Il s’agit d’une première édition du guide, qui révèle de nombreux éléments positifs. Nous n’avons relevé ici que les éléments négatifs (selon nous), en espérant que ceux-ci puissent être réduits ou éliminés lors des prochaines éditions, dans l’intérêt du public.

Notons enfin que l’auteur de cet article, représentant également l’association Chamilo, a contacté FFFOD pour faire part d’une série de commentaires. Une réponse brève de la part de Stratice (partie intégrante des éditeurs de ce guide) ne l’a pas convaincu de l’intérêt du FFFOD envers ces observations, raison pour laquelle nous avons décidé de les rendre publiques.

Critères et méthode

Dans un effort de précision, l’analyse se fait sur base de 6 critères pour les logiciels propriétaires, et un de moins pour les logiciels Open Source. On parle donc d’une évaluation de 1 à 5 sur les aspects suivants:

  • Pédagogie
  • Design
  • Technique
  • Reporting
  • Déploiement
  • Services

Dans la catégorie Open Source, l’élément « Services » n’est pas présent, ce qui a un certain sens si on considère que les éditeurs de logiciels Open Source ne sont généralement pas les uniques fournisseurs de services sur ces logiciels. Il est donc difficile d’estimer la qualité ou l’étendue de leurs services.

Notre première observation n’est donc pas que ce critère soit manquant pour l’Open Source, mais bien que, selon les explications en page 5 du guide: « Chaque éditeur a complété le questionnaire. Les réponses ont ensuite été retraitées et synthétisées par les membres du groupe du FFFOD, de façon à donner une vue synthétique de chaque plateforme ».

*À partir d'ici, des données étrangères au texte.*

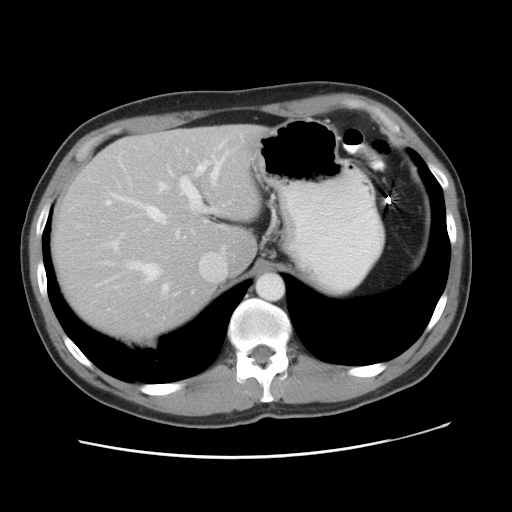
Contrast-enhanced abdominal CT, one axial slice. Position 36 of 49 along the scan axis. Intravenous contrast given. Soft-tissue window (W 400 / L 40 HU). 5 mm slice thickness. 512 × 512 image matrix, field of view 363 × 363 mm. From the clinical record (not read from this slice): patient: male, age 41 years at operation; diagnosis: colorectal cancer liver metastases, imaged before liver resection; multiple liver metastases: yes; largest metastasis: 0.7 cm; disease in both lobes: yes.
Structures marked on this image (manually delineated by an expert):
- hepatic veins: bounding box [x1, y1, x2, y2] px = [105, 156, 226, 294]
- liver: [50, 126, 259, 339]
- planned liver remnant (the part of the liver to remain after resection): [99, 126, 259, 271]
- portal vein (with intrahepatic branches): [109, 141, 224, 249]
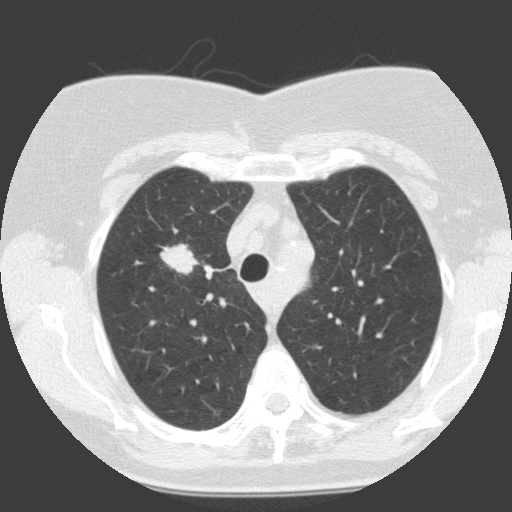
Chest CT (low-dose screening protocol), one axial image; baseline screening round; lung window (W 1500 / L -600 HU); 2 mm slice thickness. Female, age 68 years at enrolment. Current smoker at enrolment.
Expert reader's lesion annotation, bounding box (x1, y1, x2, y2) in pixels: (156, 236, 207, 283). The exam's reader record, not a measurement of the box and not confirmed to be the same lesion: non-calcified nodule or mass ≥4 mm, right upper lobe, 19 × 12 mm, smooth margins, soft tissue attenuation. Later outcome: lung cancer diagnosed 30 days after this screen — squamous cell carcinoma, NOS, right upper lobe, moderately differentiated (G2), stage IA (AJCC 6th edition), 28 mm at pathology.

Ce que nous comprenons du mot « retraitées » dans cette explication, c’est que ces réponses ont été révisées et confirmées par le groupe du FFFOD (dont on aurait le droit de penser qu’ils sont compétents dans le domaine). Cependant, selon une source partie de ce groupe « Les fiches des plates-formes éditeurs ont été réalisées à partir d’un formulaire de plusieurs dizaines de questions réalisées par [ndlr: un membre du groupe]. Remplies par les éditeurs eux-mêmes, les informations qui ont été portées à notre connaissance sont donc déclaratives ».

Traduisons: « Les commerciaux des éditeurs de plateformes propriétaires ont dit ce qu’ils voulaient, sans aucun contrôle, on a simplement résumé leurs réponses« .

On pourrait donc se poser la question… les plateformes qui sont évaluées comme supérieures dans ce guide « Comment choisit sa plateforme » sont elles réellement des plateformes plus performantes ou ont elles simplement des commerciaux plus performants? Il s’agit, à notre avis, d’une méthode défectueuse pour l’élaboration d’un guide qui a pour objectif « de vous donner des repères et de faciliter votre compréhension des différentes offres ».

Interlocuteurs de référence

En page 5, le FFFOD mentionne au sujet des LMS Open Source: « Si la méthode diffère pour ces LMS c’est parce qu’il n’existe ni fiche commerciale ou technique, ni même dans la plupart des cas d’interlocuteur de référence« .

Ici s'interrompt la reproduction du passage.